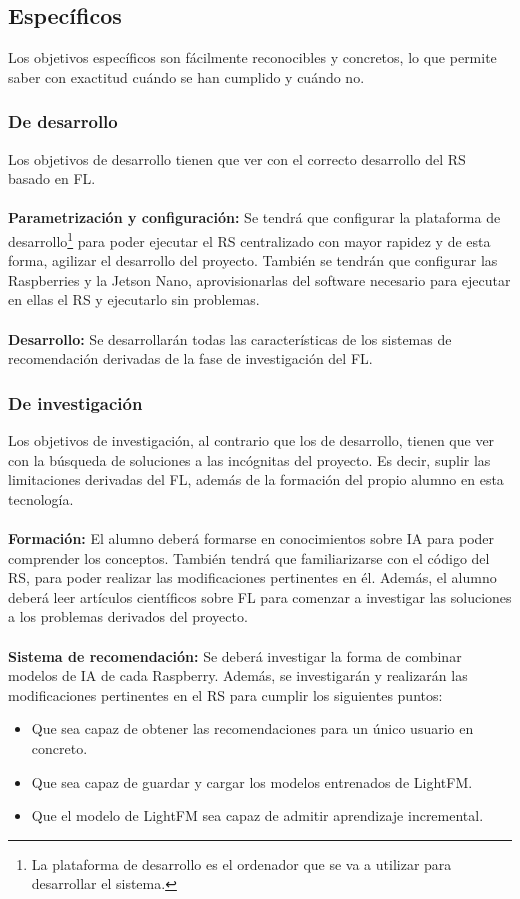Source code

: \subsection{Específicos}
Los objetivos específicos son fácilmente reconocibles y concretos, lo que permite saber con exactitud cuándo se han cumplido y cuándo no.

\subsubsection{De desarrollo}
Los objetivos de desarrollo tienen que ver con el correcto desarrollo del RS basado en FL. 
\\ \\
\textbf{Parametrización y configuración: }
Se tendrá que configurar la plataforma de desarrollo\footnote{La plataforma de desarrollo es el ordenador que se va a utilizar para desarrollar el sistema.} para poder ejecutar el RS centralizado con mayor rapidez y de esta forma, agilizar el desarrollo del proyecto. También se tendrán que configurar las Raspberries y la Jetson Nano, aprovisionarlas del software necesario para ejecutar en ellas el RS y ejecutarlo sin problemas.
\\ \\
\textbf{Desarrollo: }
Se desarrollarán todas las características de los sistemas de recomendación derivadas de la fase de investigación del FL.

\subsubsection{De investigación}
Los objetivos de investigación, al contrario que los de desarrollo, tienen que ver con la búsqueda de soluciones a las incógnitas del proyecto. Es decir, suplir las limitaciones derivadas del FL, además de la formación del propio alumno en esta tecnología.
\\ \\
\textbf{Formación: }
El alumno deberá formarse en conocimientos sobre IA para poder comprender los conceptos. También tendrá que familiarizarse con el código del RS, para poder realizar las modificaciones pertinentes en él. Además, el alumno deberá leer artículos científicos sobre FL para comenzar a investigar las soluciones a los problemas derivados del proyecto.
\\ \\
\textbf{Sistema de recomendación: }
Se deberá investigar la forma de combinar modelos de IA de cada Raspberry. Además, se investigarán y realizarán las modificaciones pertinentes en el RS para cumplir los siguientes puntos:
\begin{itemize}
    \item Que sea capaz de obtener las recomendaciones para un único usuario en concreto. 
    \item Que sea capaz de guardar y cargar los modelos entrenados de LightFM.
    \item Que el modelo de LightFM sea capaz de admitir aprendizaje incremental.
\end{itemize}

******

> **EXERCISE DIRECTIONS**
Write out the whole listing exactly as it appears, and omit the pictures.

> **COMPLETED EXERCISE**
Source code

: \subsection{Específicos}
Los objetivos específicos son fácilmente reconocibles y concretos, lo que permite saber con exactitud cuándo se han cumplido y cuándo no.

\subsubsection{De desarrollo}
Los objetivos de desarrollo tienen que ver con el correcto desarrollo del RS basado en FL. 
\\ \\
\textbf{Parametrización y configuración: }
Se tendrá que configurar la plataforma de desarrollo\footnote{La plataforma de desarrollo es el ordenador que se va a utilizar para desarrollar el sistema.} para poder ejecutar el RS centralizado con mayor rapidez y de esta forma, agilizar el desarrollo del proyecto. También se tendrán que configurar las Raspberries y la Jetson Nano, aprovisionarlas del software necesario para ejecutar en ellas el RS y ejecutarlo sin problemas.
\\ \\
\textbf{Desarrollo: }
Se desarrollarán todas las características de los sistemas de recomendación derivadas de la fase de investigación del FL.

\subsubsection{De investigación}
Los objetivos de investigación, al contrario que los de desarrollo, tienen que ver con la búsqueda de soluciones a las incógnitas del proyecto. Es decir, suplir las limitaciones derivadas del FL, además de la formación del propio alumno en esta tecnología.
\\ \\
\textbf{Formación: }
El alumno deberá formarse en conocimientos sobre IA para poder comprender los conceptos. También tendrá que familiarizarse con el código del RS, para poder realizar las modificaciones pertinentes en él. Además, el alumno deberá leer artículos científicos sobre FL para comenzar a investigar las soluciones a los problemas derivados del proyecto.
\\ \\
\textbf{Sistema de recomendación: }
Se deberá investigar la forma de combinar modelos de IA de cada Raspberry. Además, se investigarán y realizarán las modificaciones pertinentes en el RS para cumplir los siguientes puntos:
\begin{itemize}
    \item Que sea capaz de obtener las recomendaciones para un único usuario en concreto. 
    \item Que sea capaz de guardar y cargar los modelos entrenados de LightFM.
    \item Que el modelo de LightFM sea capaz de admitir aprendizaje incremental.
\end{itemize}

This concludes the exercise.